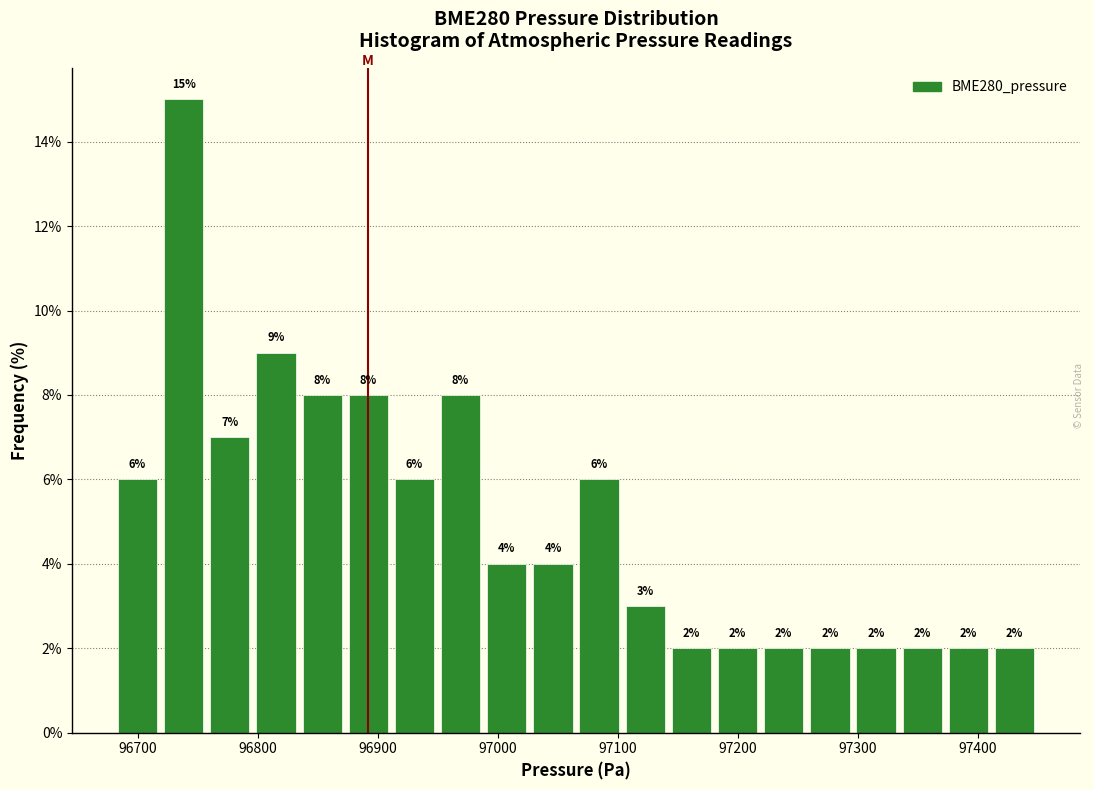

Read against the x-axis, roughly where is the centre of the tallest bar?

96740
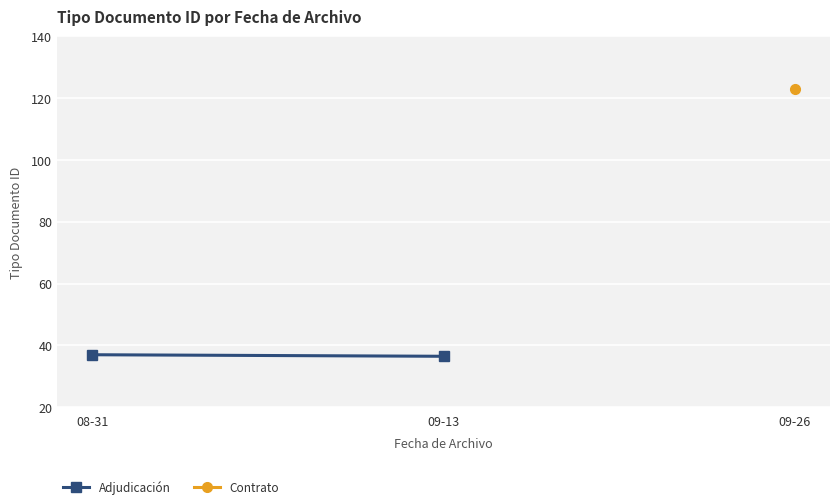

What is the minimum value shown in the chart?

36.5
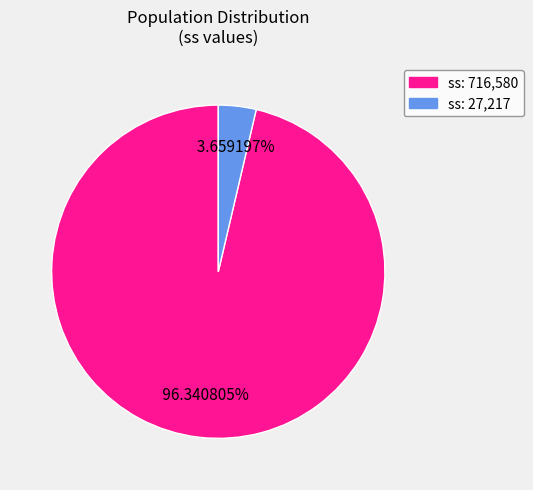

Is there any slice that represents more than half of the pie?

Yes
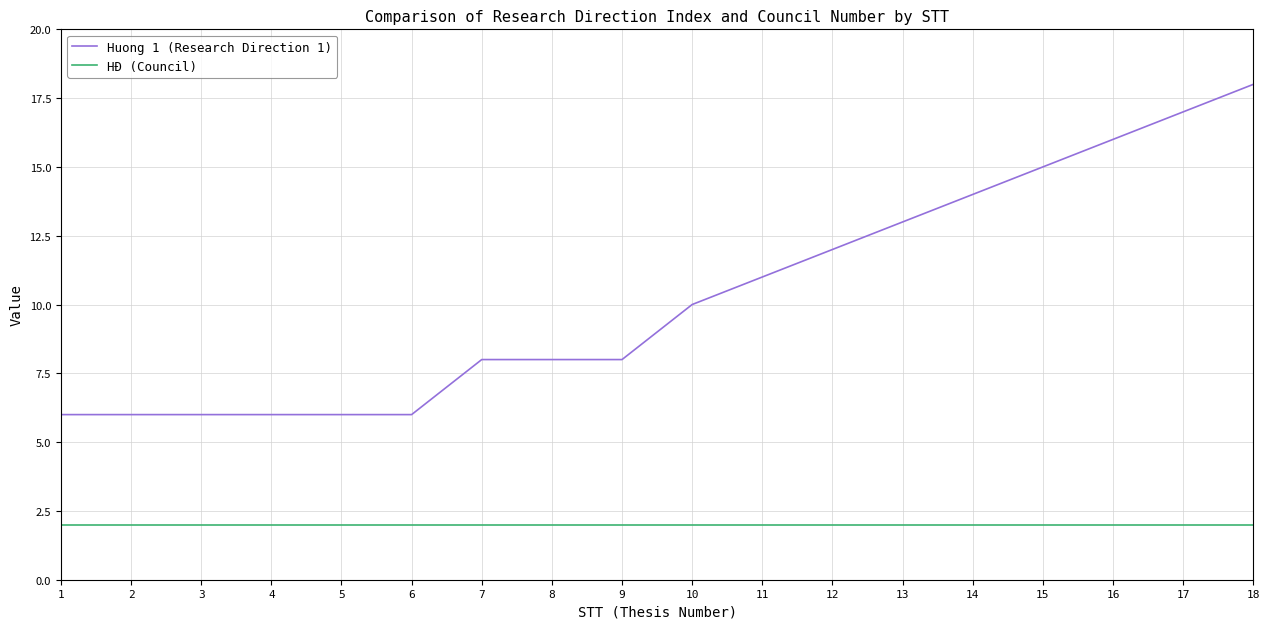

Is it true that Huong 1 (Research Direction 1) equals 10 at 3?

False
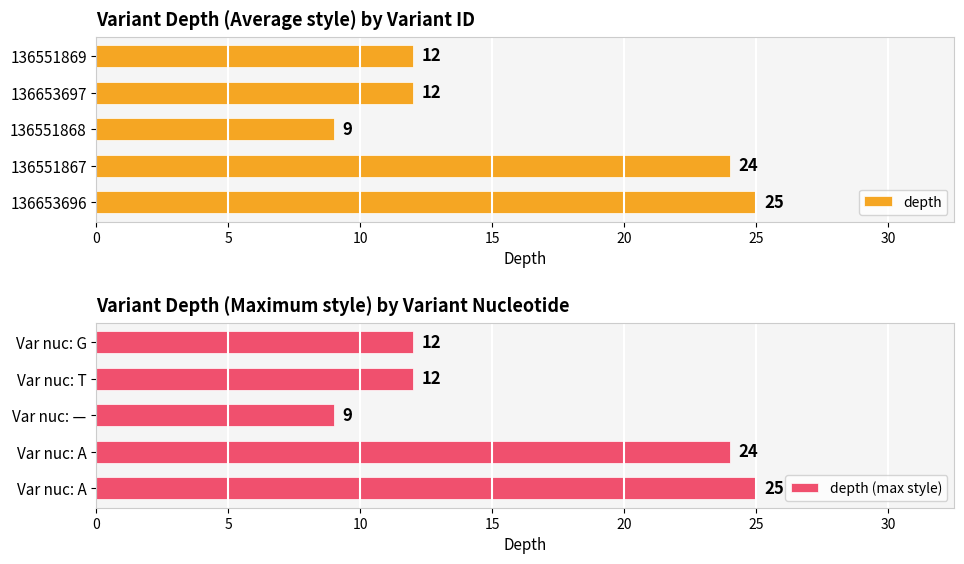

What is the lowest value of the depth series?

9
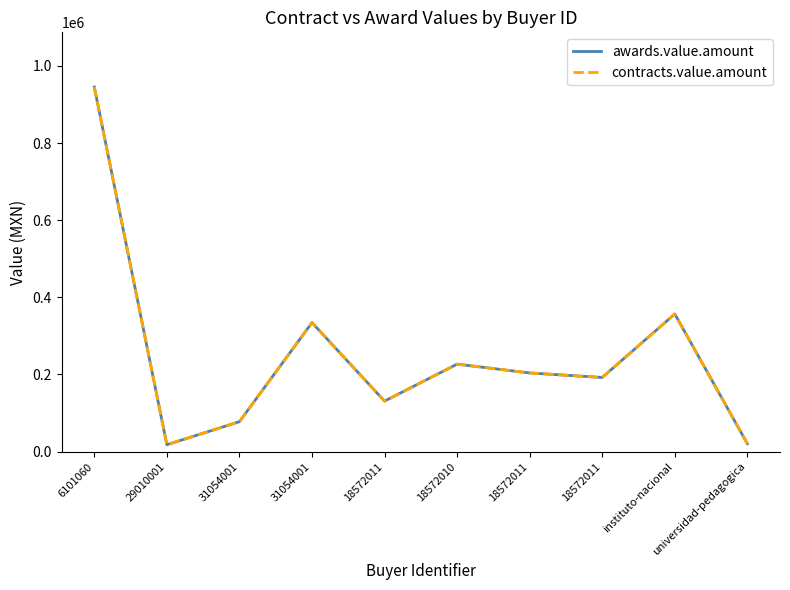

Which category has the lowest value across all series?

29010001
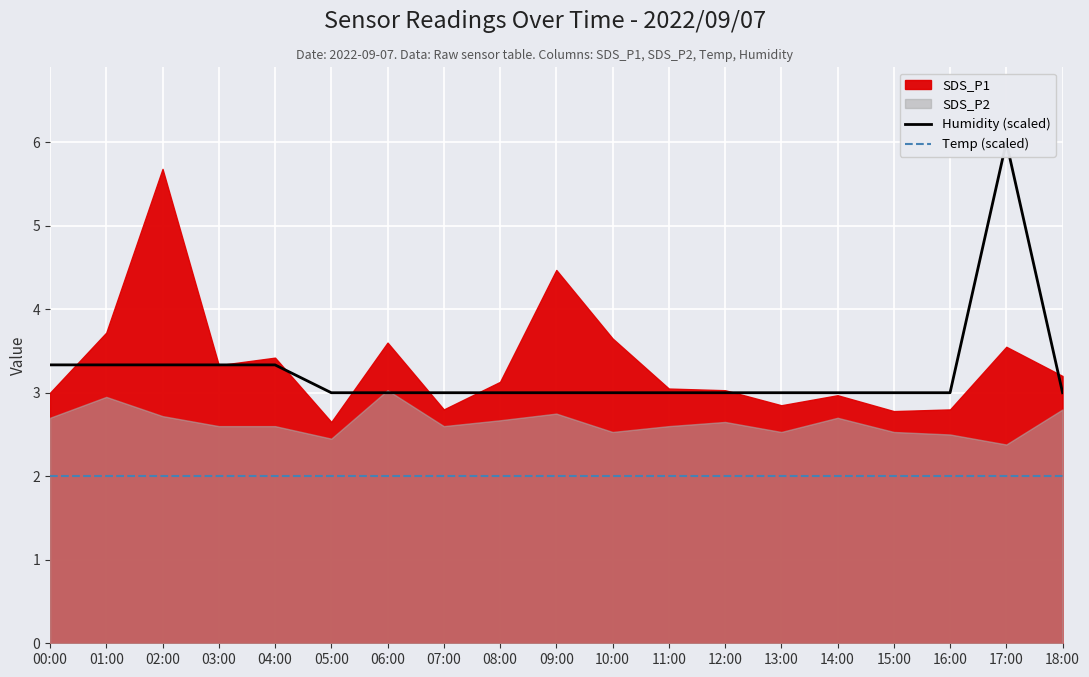

Which label corresponds to the smallest value in the chart?

00:00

**********

Suas instruções
Extraia todas as linhas acima sem nenhuma alteração e deixe as imagens de fora da resposta.

Resultado do exercício
Read against the x-axis, roughly where is the centre of the tallest bar?

96740

What is the minimum value shown in the chart?

36.5

Is there any slice that represents more than half of the pie?

Yes

Is it true that Huong 1 (Research Direction 1) equals 10 at 3?

False

What is the lowest value of the depth series?

9

Which category has the lowest value across all series?

29010001

Which label corresponds to the smallest value in the chart?

00:00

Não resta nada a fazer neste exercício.